- [WHAT THE EXERCISE ASKS]:
Please give a word-for-word repeat of the line containing "Rettungsschwimmer, die in" and all lines that come after it in the entries below, ending at the last line.

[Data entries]
+++
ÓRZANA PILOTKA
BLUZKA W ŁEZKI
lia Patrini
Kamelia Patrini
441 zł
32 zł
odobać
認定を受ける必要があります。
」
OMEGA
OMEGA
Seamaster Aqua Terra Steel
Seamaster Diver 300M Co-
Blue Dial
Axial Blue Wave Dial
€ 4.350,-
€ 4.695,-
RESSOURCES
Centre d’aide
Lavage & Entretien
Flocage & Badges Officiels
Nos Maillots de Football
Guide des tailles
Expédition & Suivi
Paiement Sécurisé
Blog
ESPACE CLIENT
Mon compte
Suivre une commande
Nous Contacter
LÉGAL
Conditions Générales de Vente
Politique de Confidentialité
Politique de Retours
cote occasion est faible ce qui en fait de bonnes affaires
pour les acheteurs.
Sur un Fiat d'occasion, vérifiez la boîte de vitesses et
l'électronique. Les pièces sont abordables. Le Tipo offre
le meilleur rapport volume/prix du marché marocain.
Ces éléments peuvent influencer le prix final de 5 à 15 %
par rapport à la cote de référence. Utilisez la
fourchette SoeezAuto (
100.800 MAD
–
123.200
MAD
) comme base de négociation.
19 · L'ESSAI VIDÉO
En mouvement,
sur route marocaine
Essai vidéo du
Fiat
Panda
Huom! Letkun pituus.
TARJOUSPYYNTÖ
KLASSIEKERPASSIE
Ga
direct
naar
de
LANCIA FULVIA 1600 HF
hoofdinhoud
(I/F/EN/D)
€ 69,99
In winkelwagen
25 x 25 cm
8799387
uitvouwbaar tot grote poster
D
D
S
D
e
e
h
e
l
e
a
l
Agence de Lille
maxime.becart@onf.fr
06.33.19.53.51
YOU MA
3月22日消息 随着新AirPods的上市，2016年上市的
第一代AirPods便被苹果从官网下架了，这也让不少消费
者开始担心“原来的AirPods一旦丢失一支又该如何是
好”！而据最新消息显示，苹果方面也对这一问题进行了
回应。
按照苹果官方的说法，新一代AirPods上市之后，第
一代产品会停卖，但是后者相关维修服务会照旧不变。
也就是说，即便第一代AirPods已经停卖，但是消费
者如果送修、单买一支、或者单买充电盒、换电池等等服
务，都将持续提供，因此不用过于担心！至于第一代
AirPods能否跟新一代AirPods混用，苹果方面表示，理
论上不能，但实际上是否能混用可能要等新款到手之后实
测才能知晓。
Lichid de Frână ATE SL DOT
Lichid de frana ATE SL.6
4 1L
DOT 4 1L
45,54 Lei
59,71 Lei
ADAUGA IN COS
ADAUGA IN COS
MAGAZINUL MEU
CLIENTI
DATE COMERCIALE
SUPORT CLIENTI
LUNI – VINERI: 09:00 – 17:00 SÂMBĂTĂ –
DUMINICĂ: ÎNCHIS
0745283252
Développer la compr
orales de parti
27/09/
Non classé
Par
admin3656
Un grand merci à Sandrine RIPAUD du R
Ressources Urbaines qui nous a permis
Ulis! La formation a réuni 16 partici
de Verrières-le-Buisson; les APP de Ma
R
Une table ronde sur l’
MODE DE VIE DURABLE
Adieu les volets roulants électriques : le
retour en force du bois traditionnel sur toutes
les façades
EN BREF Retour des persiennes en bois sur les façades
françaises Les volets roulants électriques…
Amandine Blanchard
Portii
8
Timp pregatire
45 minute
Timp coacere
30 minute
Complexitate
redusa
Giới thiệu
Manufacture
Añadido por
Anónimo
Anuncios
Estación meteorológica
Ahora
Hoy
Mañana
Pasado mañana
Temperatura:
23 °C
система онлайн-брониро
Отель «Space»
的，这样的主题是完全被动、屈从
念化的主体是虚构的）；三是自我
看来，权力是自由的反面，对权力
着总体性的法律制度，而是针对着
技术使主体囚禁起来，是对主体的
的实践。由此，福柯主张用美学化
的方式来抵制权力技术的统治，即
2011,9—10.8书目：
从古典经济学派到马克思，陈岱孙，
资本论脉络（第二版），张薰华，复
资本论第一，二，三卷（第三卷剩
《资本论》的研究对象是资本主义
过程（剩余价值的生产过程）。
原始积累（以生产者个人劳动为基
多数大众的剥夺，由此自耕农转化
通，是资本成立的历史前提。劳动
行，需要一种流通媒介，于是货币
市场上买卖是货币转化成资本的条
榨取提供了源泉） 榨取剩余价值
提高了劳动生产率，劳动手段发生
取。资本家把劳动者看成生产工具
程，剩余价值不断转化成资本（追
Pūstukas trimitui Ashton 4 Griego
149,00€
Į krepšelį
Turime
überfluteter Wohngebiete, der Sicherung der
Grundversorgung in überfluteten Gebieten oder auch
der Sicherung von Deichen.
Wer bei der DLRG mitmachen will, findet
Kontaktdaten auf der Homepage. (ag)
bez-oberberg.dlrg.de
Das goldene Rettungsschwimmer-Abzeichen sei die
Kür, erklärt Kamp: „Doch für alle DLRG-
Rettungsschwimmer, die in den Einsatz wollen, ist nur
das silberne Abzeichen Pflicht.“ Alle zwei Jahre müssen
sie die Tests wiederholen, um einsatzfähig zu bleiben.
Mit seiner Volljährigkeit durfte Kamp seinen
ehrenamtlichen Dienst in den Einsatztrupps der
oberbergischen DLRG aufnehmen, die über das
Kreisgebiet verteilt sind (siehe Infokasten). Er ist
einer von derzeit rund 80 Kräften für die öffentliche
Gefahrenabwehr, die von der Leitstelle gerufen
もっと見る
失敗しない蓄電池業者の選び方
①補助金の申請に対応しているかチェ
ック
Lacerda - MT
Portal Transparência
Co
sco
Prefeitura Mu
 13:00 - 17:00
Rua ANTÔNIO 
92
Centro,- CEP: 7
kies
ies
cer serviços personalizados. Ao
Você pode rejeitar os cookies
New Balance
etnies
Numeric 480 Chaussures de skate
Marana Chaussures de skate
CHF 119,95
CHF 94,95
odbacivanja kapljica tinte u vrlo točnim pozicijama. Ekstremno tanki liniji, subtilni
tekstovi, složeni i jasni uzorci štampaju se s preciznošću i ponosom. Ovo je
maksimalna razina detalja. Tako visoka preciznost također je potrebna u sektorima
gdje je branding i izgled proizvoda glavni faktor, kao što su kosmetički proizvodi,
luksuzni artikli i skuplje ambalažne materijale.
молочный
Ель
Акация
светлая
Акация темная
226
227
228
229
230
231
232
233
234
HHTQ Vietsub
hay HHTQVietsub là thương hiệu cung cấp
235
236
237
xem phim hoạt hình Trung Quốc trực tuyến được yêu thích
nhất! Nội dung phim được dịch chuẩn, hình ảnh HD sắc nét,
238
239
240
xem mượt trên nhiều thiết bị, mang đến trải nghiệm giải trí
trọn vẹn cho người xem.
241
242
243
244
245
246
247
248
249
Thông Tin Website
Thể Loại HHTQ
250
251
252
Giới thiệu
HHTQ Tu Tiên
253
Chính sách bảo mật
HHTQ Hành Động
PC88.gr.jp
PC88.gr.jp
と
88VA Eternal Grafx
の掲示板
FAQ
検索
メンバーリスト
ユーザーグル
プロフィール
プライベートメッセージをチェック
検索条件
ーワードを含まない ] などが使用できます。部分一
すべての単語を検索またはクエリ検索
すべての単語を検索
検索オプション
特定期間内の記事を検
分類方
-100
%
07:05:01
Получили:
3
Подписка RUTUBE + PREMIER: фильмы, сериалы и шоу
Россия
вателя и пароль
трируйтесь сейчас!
+++
- [RESPONSE TO THE EXERCISE]:
Rettungsschwimmer, die in den Einsatz wollen, ist nur
das silberne Abzeichen Pflicht.“ Alle zwei Jahre müssen
sie die Tests wiederholen, um einsatzfähig zu bleiben.
Mit seiner Volljährigkeit durfte Kamp seinen
ehrenamtlichen Dienst in den Einsatztrupps der
oberbergischen DLRG aufnehmen, die über das
Kreisgebiet verteilt sind (siehe Infokasten). Er ist
einer von derzeit rund 80 Kräften für die öffentliche
Gefahrenabwehr, die von der Leitstelle gerufen
もっと見る
失敗しない蓄電池業者の選び方
①補助金の申請に対応しているかチェ
ック
Lacerda - MT
Portal Transparência
Co
sco
Prefeitura Mu
 13:00 - 17:00
Rua ANTÔNIO 
92
Centro,- CEP: 7
kies
ies
cer serviços personalizados. Ao
Você pode rejeitar os cookies
New Balance
etnies
Numeric 480 Chaussures de skate
Marana Chaussures de skate
CHF 119,95
CHF 94,95
odbacivanja kapljica tinte u vrlo točnim pozicijama. Ekstremno tanki liniji, subtilni
tekstovi, složeni i jasni uzorci štampaju se s preciznošću i ponosom. Ovo je
maksimalna razina detalja. Tako visoka preciznost također je potrebna u sektorima
gdje je branding i izgled proizvoda glavni faktor, kao što su kosmetički proizvodi,
luksuzni artikli i skuplje ambalažne materijale.
молочный
Ель
Акация
светлая
Акация темная
226
227
228
229
230
231
232
233
234
HHTQ Vietsub
hay HHTQVietsub là thương hiệu cung cấp
235
236
237
xem phim hoạt hình Trung Quốc trực tuyến được yêu thích
nhất! Nội dung phim được dịch chuẩn, hình ảnh HD sắc nét,
238
239
240
xem mượt trên nhiều thiết bị, mang đến trải nghiệm giải trí
trọn vẹn cho người xem.
241
242
243
244
245
246
247
248
249
Thông Tin Website
Thể Loại HHTQ
250
251
252
Giới thiệu
HHTQ Tu Tiên
253
Chính sách bảo mật
HHTQ Hành Động
PC88.gr.jp
PC88.gr.jp
と
88VA Eternal Grafx
の掲示板
FAQ
検索
メンバーリスト
ユーザーグル
プロフィール
プライベートメッセージをチェック
検索条件
ーワードを含まない ] などが使用できます。部分一
すべての単語を検索またはクエリ検索
すべての単語を検索
検索オプション
特定期間内の記事を検
分類方
-100
%
07:05:01
Получили:
3
Подписка RUTUBE + PREMIER: фильмы, сериалы и шоу
Россия
вателя и пароль
трируйтесь сейчас!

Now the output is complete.